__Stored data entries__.

============

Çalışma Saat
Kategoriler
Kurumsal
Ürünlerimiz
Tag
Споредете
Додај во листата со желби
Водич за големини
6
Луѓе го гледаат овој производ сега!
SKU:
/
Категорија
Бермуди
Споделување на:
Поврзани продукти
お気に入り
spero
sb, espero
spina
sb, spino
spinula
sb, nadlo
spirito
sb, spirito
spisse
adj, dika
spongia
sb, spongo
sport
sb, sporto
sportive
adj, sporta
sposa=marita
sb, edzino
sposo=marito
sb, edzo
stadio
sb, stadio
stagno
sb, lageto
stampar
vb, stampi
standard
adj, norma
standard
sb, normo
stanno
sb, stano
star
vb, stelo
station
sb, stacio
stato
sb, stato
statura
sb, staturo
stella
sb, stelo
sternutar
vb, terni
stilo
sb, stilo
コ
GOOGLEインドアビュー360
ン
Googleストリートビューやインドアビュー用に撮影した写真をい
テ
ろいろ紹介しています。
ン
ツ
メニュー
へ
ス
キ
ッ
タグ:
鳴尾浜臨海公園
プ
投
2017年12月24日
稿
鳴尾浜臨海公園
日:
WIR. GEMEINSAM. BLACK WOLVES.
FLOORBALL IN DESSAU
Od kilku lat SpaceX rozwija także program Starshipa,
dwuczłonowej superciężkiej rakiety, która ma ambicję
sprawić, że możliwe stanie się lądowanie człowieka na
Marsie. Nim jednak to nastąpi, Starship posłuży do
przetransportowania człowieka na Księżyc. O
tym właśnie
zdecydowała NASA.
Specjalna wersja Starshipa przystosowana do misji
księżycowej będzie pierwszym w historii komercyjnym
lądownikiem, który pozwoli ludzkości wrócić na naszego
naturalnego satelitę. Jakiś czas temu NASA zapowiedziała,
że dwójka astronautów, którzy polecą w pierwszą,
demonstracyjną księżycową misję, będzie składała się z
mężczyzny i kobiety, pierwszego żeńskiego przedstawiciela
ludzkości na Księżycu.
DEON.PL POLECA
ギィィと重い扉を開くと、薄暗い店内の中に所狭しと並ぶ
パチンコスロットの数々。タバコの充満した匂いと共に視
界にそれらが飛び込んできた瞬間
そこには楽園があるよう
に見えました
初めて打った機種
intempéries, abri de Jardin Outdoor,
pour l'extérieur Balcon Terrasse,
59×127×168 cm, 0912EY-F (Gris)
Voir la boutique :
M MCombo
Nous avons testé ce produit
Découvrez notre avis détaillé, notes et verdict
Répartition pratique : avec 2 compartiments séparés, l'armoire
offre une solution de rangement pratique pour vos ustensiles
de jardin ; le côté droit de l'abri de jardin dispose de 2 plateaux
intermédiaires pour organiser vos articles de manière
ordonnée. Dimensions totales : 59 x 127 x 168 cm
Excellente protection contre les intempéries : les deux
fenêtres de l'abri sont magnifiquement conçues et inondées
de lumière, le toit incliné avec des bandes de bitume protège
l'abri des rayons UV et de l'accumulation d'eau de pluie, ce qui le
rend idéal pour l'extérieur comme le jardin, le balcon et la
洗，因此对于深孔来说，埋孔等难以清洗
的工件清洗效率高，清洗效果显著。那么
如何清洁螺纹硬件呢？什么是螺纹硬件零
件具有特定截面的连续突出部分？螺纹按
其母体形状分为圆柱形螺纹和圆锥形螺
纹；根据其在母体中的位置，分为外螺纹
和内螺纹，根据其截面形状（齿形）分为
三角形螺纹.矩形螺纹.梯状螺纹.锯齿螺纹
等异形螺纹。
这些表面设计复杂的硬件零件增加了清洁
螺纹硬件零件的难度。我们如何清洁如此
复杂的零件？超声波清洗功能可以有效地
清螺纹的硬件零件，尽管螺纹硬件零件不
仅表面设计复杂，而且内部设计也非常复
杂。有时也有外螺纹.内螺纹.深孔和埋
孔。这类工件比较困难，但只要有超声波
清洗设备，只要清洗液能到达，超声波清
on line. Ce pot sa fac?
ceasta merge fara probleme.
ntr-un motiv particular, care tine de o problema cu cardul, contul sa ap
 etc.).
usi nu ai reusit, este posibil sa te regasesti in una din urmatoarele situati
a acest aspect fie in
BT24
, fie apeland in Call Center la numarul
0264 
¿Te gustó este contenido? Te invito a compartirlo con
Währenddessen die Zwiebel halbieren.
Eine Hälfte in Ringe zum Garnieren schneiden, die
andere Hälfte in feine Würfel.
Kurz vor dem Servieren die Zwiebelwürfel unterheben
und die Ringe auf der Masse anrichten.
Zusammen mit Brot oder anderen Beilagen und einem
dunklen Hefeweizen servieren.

============

__Task to carry out__.
Retype each line of the data exactly as it reads.

__Output__.
Çalışma Saat
Kategoriler
Kurumsal
Ürünlerimiz
Tag
Споредете
Додај во листата со желби
Водич за големини
6
Луѓе го гледаат овој производ сега!
SKU:
/
Категорија
Бермуди
Споделување на:
Поврзани продукти
お気に入り
spero
sb, espero
spina
sb, spino
spinula
sb, nadlo
spirito
sb, spirito
spisse
adj, dika
spongia
sb, spongo
sport
sb, sporto
sportive
adj, sporta
sposa=marita
sb, edzino
sposo=marito
sb, edzo
stadio
sb, stadio
stagno
sb, lageto
stampar
vb, stampi
standard
adj, norma
standard
sb, normo
stanno
sb, stano
star
vb, stelo
station
sb, stacio
stato
sb, stato
statura
sb, staturo
stella
sb, stelo
sternutar
vb, terni
stilo
sb, stilo
コ
GOOGLEインドアビュー360
ン
Googleストリートビューやインドアビュー用に撮影した写真をい
テ
ろいろ紹介しています。
ン
ツ
メニュー
へ
ス
キ
ッ
タグ:
鳴尾浜臨海公園
プ
投
2017年12月24日
稿
鳴尾浜臨海公園
日:
WIR. GEMEINSAM. BLACK WOLVES.
FLOORBALL IN DESSAU
Od kilku lat SpaceX rozwija także program Starshipa,
dwuczłonowej superciężkiej rakiety, która ma ambicję
sprawić, że możliwe stanie się lądowanie człowieka na
Marsie. Nim jednak to nastąpi, Starship posłuży do
przetransportowania człowieka na Księżyc. O
tym właśnie
zdecydowała NASA.
Specjalna wersja Starshipa przystosowana do misji
księżycowej będzie pierwszym w historii komercyjnym
lądownikiem, który pozwoli ludzkości wrócić na naszego
naturalnego satelitę. Jakiś czas temu NASA zapowiedziała,
że dwójka astronautów, którzy polecą w pierwszą,
demonstracyjną księżycową misję, będzie składała się z
mężczyzny i kobiety, pierwszego żeńskiego przedstawiciela
ludzkości na Księżycu.
DEON.PL POLECA
ギィィと重い扉を開くと、薄暗い店内の中に所狭しと並ぶ
パチンコスロットの数々。タバコの充満した匂いと共に視
界にそれらが飛び込んできた瞬間
そこには楽園があるよう
に見えました
初めて打った機種
intempéries, abri de Jardin Outdoor,
pour l'extérieur Balcon Terrasse,
59×127×168 cm, 0912EY-F (Gris)
Voir la boutique :
M MCombo
Nous avons testé ce produit
Découvrez notre avis détaillé, notes et verdict
Répartition pratique : avec 2 compartiments séparés, l'armoire
offre une solution de rangement pratique pour vos ustensiles
de jardin ; le côté droit de l'abri de jardin dispose de 2 plateaux
intermédiaires pour organiser vos articles de manière
ordonnée. Dimensions totales : 59 x 127 x 168 cm
Excellente protection contre les intempéries : les deux
fenêtres de l'abri sont magnifiquement conçues et inondées
de lumière, le toit incliné avec des bandes de bitume protège
l'abri des rayons UV et de l'accumulation d'eau de pluie, ce qui le
rend idéal pour l'extérieur comme le jardin, le balcon et la
洗，因此对于深孔来说，埋孔等难以清洗
的工件清洗效率高，清洗效果显著。那么
如何清洁螺纹硬件呢？什么是螺纹硬件零
件具有特定截面的连续突出部分？螺纹按
其母体形状分为圆柱形螺纹和圆锥形螺
纹；根据其在母体中的位置，分为外螺纹
和内螺纹，根据其截面形状（齿形）分为
三角形螺纹.矩形螺纹.梯状螺纹.锯齿螺纹
等异形螺纹。
这些表面设计复杂的硬件零件增加了清洁
螺纹硬件零件的难度。我们如何清洁如此
复杂的零件？超声波清洗功能可以有效地
清螺纹的硬件零件，尽管螺纹硬件零件不
仅表面设计复杂，而且内部设计也非常复
杂。有时也有外螺纹.内螺纹.深孔和埋
孔。这类工件比较困难，但只要有超声波
清洗设备，只要清洗液能到达，超声波清
on line. Ce pot sa fac?
ceasta merge fara probleme.
ntr-un motiv particular, care tine de o problema cu cardul, contul sa ap
 etc.).
usi nu ai reusit, este posibil sa te regasesti in una din urmatoarele situati
a acest aspect fie in
BT24
, fie apeland in Call Center la numarul
0264 
¿Te gustó este contenido? Te invito a compartirlo con
Währenddessen die Zwiebel halbieren.
Eine Hälfte in Ringe zum Garnieren schneiden, die
andere Hälfte in feine Würfel.
Kurz vor dem Servieren die Zwiebelwürfel unterheben
und die Ringe auf der Masse anrichten.
Zusammen mit Brot oder anderen Beilagen und einem
dunklen Hefeweizen servieren.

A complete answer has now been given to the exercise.